Hey everyone,
I use one of those status bars with a WM on Linux, and I’m trying to configure CPU temps specifically in my shell script. When I use this command:
$ cat /sys/class/thermal/thermal_zone*/type
acpitz
acpitz
acpitz
acpitz
It just shows that they all use ACPI. When I run the acpi -t
command:
$ acpi -t
Thermal 0: ok, 47.8 degrees C
Thermal 1: ok, 55.8 degrees C
Thermal 2: ok, 45.8 degrees C
Thermal 3: ok, 44.8 degrees C
It’s also not very enlightening, since it just shows “Thermal 0, 1, 2, 3”. How can I figure out which one is CPU, HDD, etc…?
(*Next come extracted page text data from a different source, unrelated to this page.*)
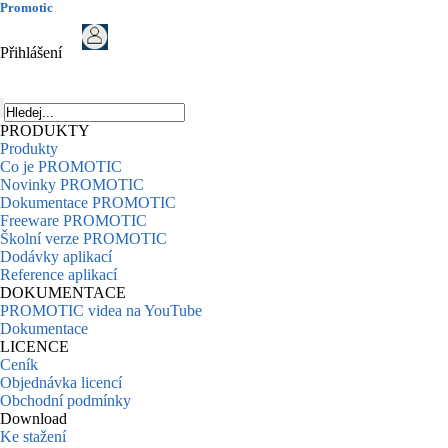
Promotic
Přihlášení
PRODUKTY
Produkty
Co je PROMOTIC
Novinky PROMOTIC
Dokumentace PROMOTIC
Freeware PROMOTIC
Školní verze PROMOTIC
Dodávky aplikací
Reference aplikací
DOKUMENTACE
PROMOTIC videa na YouTube
Dokumentace
LICENCE
Ceník
Objednávka licencí
Obchodní podmínky
Download
Ke stažení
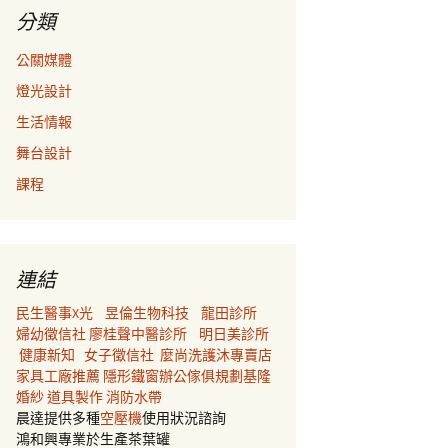
分類
公關媒體
燈光設計
生活情報
舞台設計
課程
連結
民生醫事X光
昱倫生物科技
龍田診所
婦幼徵信社
廖桂聲中醫診所
明日美診所
健康新知
女子徵信社
麼尚洗護沐專賣店
家具工廠推薦
隱形鐵窗
辦公傢俱規劃
基隆
婚紗
道具製作
消防水帶
晨達提供多種
空壓機
使用狀況諮詢
鴻和興專業於生產茶葉罐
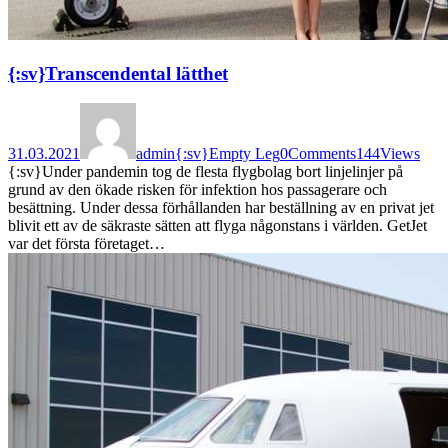
{:sv}Transcendental lätthet
31.03.2021
admin
{:sv}Empty Leg
0
Comments
144
Views
{:sv}Under pandemin tog de flesta flygbolag bort linjelinjer på
grund av den ökade risken för infektion hos passagerare och
besättning. Under dessa förhållanden har beställning av en privat jet
blivit ett av de säkraste sätten att flyga någonstans i världen. GetJet
var det första företaget…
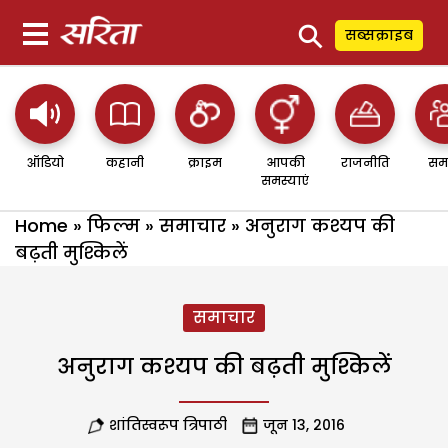
⚲
सब्सक्राइब
ऑडियो
कहानी
क्राइम
आपकी
राजनीति
सम
समस्याएं
Home
»
फिल्म
»
समाचार
»
अनुराग कश्यप की
बढ़ती मुश्किलें
समाचार
अनुराग कश्यप की बढ़ती मुश्किलें
शांतिस्वरूप त्रिपाठी
जून 13, 2016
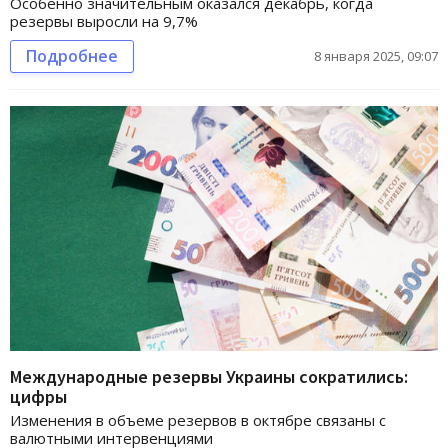
Особенно значительным оказался декабрь, когда
резервы выросли на 9,7%
Подробнее
8 января 2025, 09:07
Международные резервы Украины сократились:
цифры
Изменения в объеме резервов в октябре связаны с
валютными интервенциями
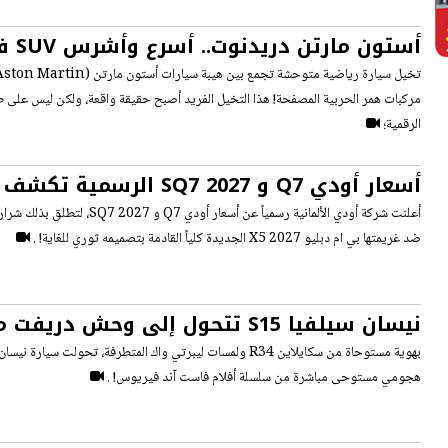
أستون 
الفيديو
مركبات همر الحربية المصفحة! هذا التخيل الفريد أصبح حقيقة واقعة، ولكن ليس على طر
الرقمية؛
أسعار أودي Q7 و SQ7 2027 ال
الأداء والسعر
أعلنت شركة أودي الألمانية رسمياً عن أسعار
ضد غريمتها بي ام دبليو X5 2027 الجديدة كلياً القادمة بتصميمه ثوري للغاية! .
نيسان سيلفيا S15 تتحول إلى وحش د
سكايلاين R34
هجومي مستوحى مباشرة من سلسلة أفلام فاست آند فيريوس! .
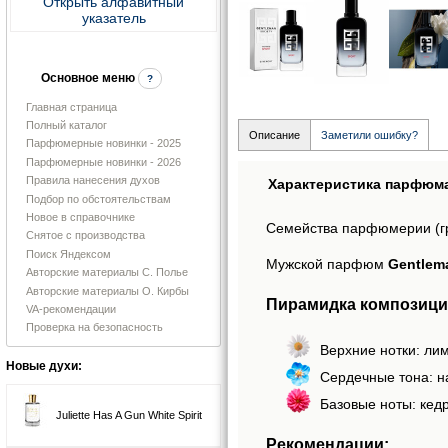
Открыть алфавитный
указатель
Основное меню
?
Главная страница
Полный каталог
Описание
Заметили ошибку?
Парфюмерные новинки - 2025
Парфюмерные новинки - 2026
Правила нанесения духов
Характеристика парфюм
Подбор по обстоятельствам
Новое в справочнике
Семейства парфюмерии (г
Снятое с производства
Поиск Яндексом
Мужской парфюм
Gentlema
Авторские материалы С. Полье
Авторские материалы О. Кирбы
Пирамидка композиции
VA-рекомендации
Проверка на безопасность
Верхние нотки: ли
Новые духи:
Сердечные тона: н
Базовые ноты: кедр
Juliette Has A Gun White Spirit
Рекомендации:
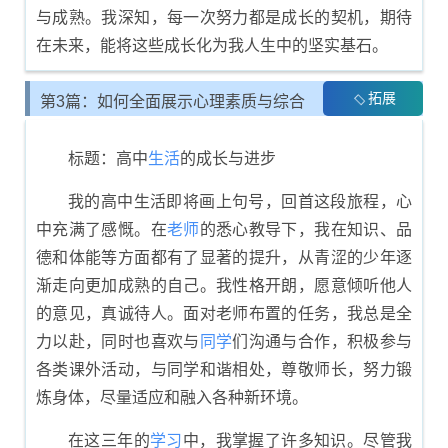
与成熟。我深知，每一次努力都是成长的契机，期待
在未来，能将这些成长化为我人生中的坚实基石。
拓展
第3篇：如何全面展示心理素质与综合
素质评价
标题：高中
生活
的成长与进步
我的高中生活即将画上句号，回首这段旅程，心
中充满了感慨。在
老师
的悉心教导下，我在知识、品
德和体能等方面都有了显著的提升，从青涩的少年逐
渐走向更加成熟的自己。我性格开朗，愿意倾听他人
的意见，真诚待人。面对老师布置的任务，我总是全
力以赴，同时也喜欢与
同学
们沟通与合作，积极参与
各类课外活动，与同学和谐相处，尊敬师长，努力锻
炼身体，尽量适应和融入各种新环境。
在这三年的
学习
中，我掌握了许多知识。尽管我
Oh, I just saw this thread - [RESOLVED] Monitoring AMD Temperature from Linux
Didn’t show up before!
However, when looking at the output of sensors
from the lm-sensors
package…
acpitz-acpi-0
Adapter: ACPI interface
temp1: +45.8°C
temp2: +48.8°C
temp3: +44.8°C
temp4: +55.8°C
<...>
k10temp-pci-00c3
Adapter: PCI adapter
Tctl: +55.6°C
amdgpu-pci-c100
Adapter: PCI adapter
vddgfx: 929.00 mV
vddnb: 650.00 mV
edge: +53.0°C
PPT: 10.18 W (avg = 8.05 W)
I noticed “temp4” does not line up exactly accurately to these other two. I wonder why? Well, it seems like that one could likely be the CPU die temp.
You can compare the approach that I used. I’m unsure it is the same approach that you are using (but in making that - vague - judgement, I’m being lazy).